Charles and his four brothers had bought the property almost thirty years earlier, and used to bring all their families up at the same time. Now they mostly took turns, although Charles and Babs used it most, not shy about telling everyone that they had invested the most in the place and had the right to do so.

Above the front door, there was a sign that read:
THE
PANCAKE
HOUSE
,
EST
. 1970
. The first year I went there, I turned to Matt in disbelief (I'd already heard the Patrick Pancake story by then), and he just smiled and shook his head and told me that Pancake was the surname of the family who'd owned the house before them. “My dad and my uncles got a kick out of it, so they left it up there,” he said. The two cottages behind were called Bacon and Eggs, because one was yellow and one was brown and I guess they decided to stick with the breakfast theme. Patrick and Rebecca always stayed in the little brown cottage, and at least ten times during the vacation, one of the Kelly brothers would ask, “Where's Pancake?” and wait for someone to say, “He's in Bacon,” so they could all laugh.

Matt and I were always shuffled around to whatever room or cottage was left—we were childless and could stay anywhere. One year, we'd stayed in Eggs, which offered more privacy but meant we had to cross the lawn to get to the bathroom in the morning, so it was a trade-off.
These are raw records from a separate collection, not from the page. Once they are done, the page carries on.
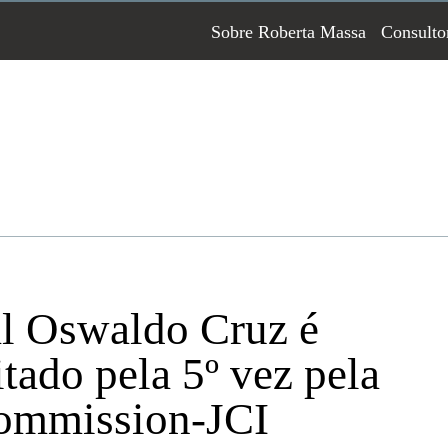
Sobre Roberta Massa
Consulto
l Oswaldo Cruz é
itado pela 5º vez pela
Commission-JCI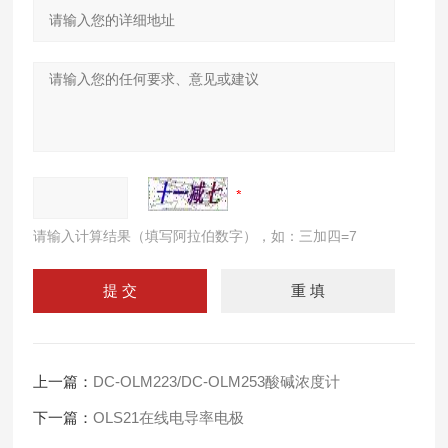
请输入计算结果（填写阿拉伯数字），如：三加四=7
上一篇：
DC-OLM223/DC-OLM253酸碱浓度计
下一篇：
OLS21在线电导率电极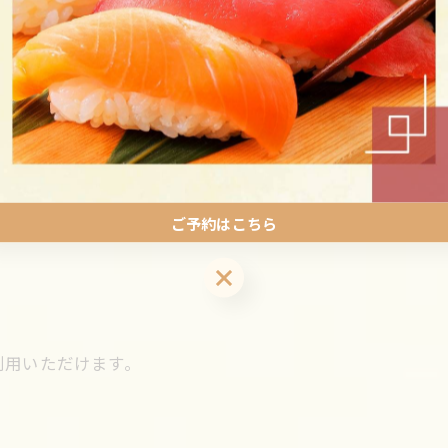
ご用意しております。
ご予約はこちら
ご予約はこちら
利用いただけます。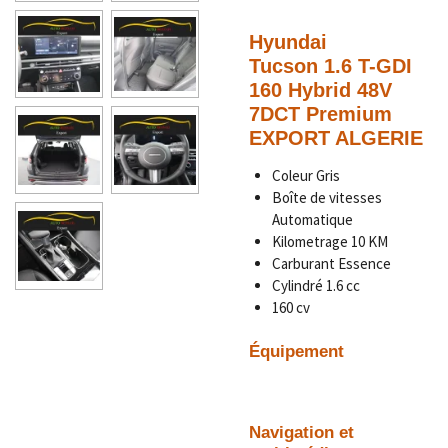
Hyundai
Tucson
1.6 T-GDI
160 Hybrid 48V
7DCT Premium
EXPORT ALGERIE
Coleur Gris
Boîte de vitesses
Automatique
Kilometrage 10
KM
Carburant Essence
Cylindré 1.6 cc
160 cv
Équipement
Navigation et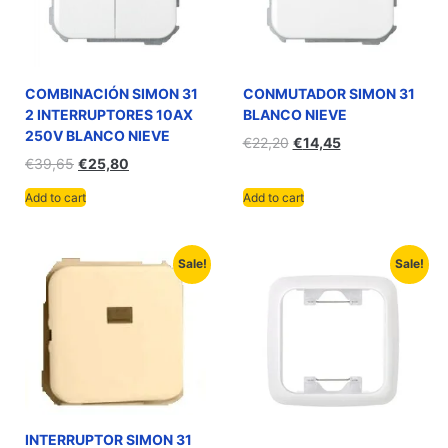
COMBINACIÓN SIMON 31
CONMUTADOR SIMON 31
2 INTERRUPTORES 10AX
BLANCO NIEVE
250V BLANCO NIEVE
€
22,20
€
14,45
€
39,65
€
25,80
Add to cart
Add to cart
Sale!
Sale!
INTERRUPTOR SIMON 31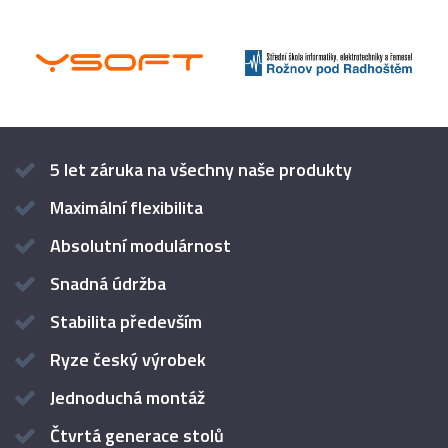
5 let záruka na všechny naše produkty
Maximální flexibilita
Absolutní modulárnost
Snadná údržba
Stabilita především
Ryze český výrobek
Jednoduchá montáž
Čtvrtá generace stolů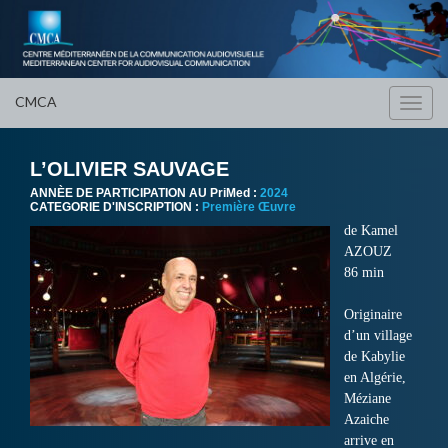
CMCA
Toggl
navig
L’OLIVIER SAUVAGE
ANNÈE DE PARTICIPATION AU PriMed :
2024
CATEGORIE D'INSCRIPTION :
Première Œuvre
de Kamel
AZOUZ
86 min
Originaire
d’un village
de Kabylie
en Algérie,
Méziane
Azaiche
arrive en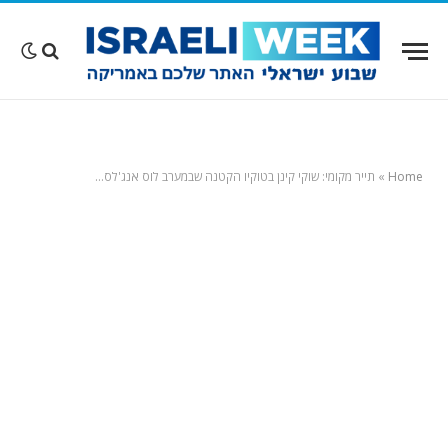
Home
»
תייר מקומי: שוקי קינן בטוקיו הקטנה שבמערב לוס אנג'לס…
This year, we were in the main house with most everyone else. Babs put us in a bedroom that opened right up onto the lawn with a great view of the water. Patrick, Rebecca, and Jonah were in Bacon (as always), and Eggs would be split evenly between the nieces and nephews, each of them getting three nights there and sleeping on the floor of the living room for the last night. (There had been a fight over how to divide the uneven number of days at Sunday dinner a few weeks earlier, and it had resulted in so much screaming and crying that Babs declared Eggs would stay empty for a night to keep the peace.)

—

I left the bags in the car, deciding that Matt and I could bring them in later, and went to join Rebecca on the porch. Last year, Jonah had still been young enough that he couldn't really keep up with the other kids. Now he was old enough to play with them and Rebecca seemed out of sorts without him by her side. He was laughing and clearly having fun with Bobby, and she looked like it was torturing her.

“We thought you'd beat us here,” Rebecca said as I sat down.

“Believe me, Matt intended to be the first one here. We just had a slow morning.”

She nodded. At the end of the dock, Matt was holding a beer and talking to his brothers, waving his hands in an excited way, and I wondered what he could be telling them.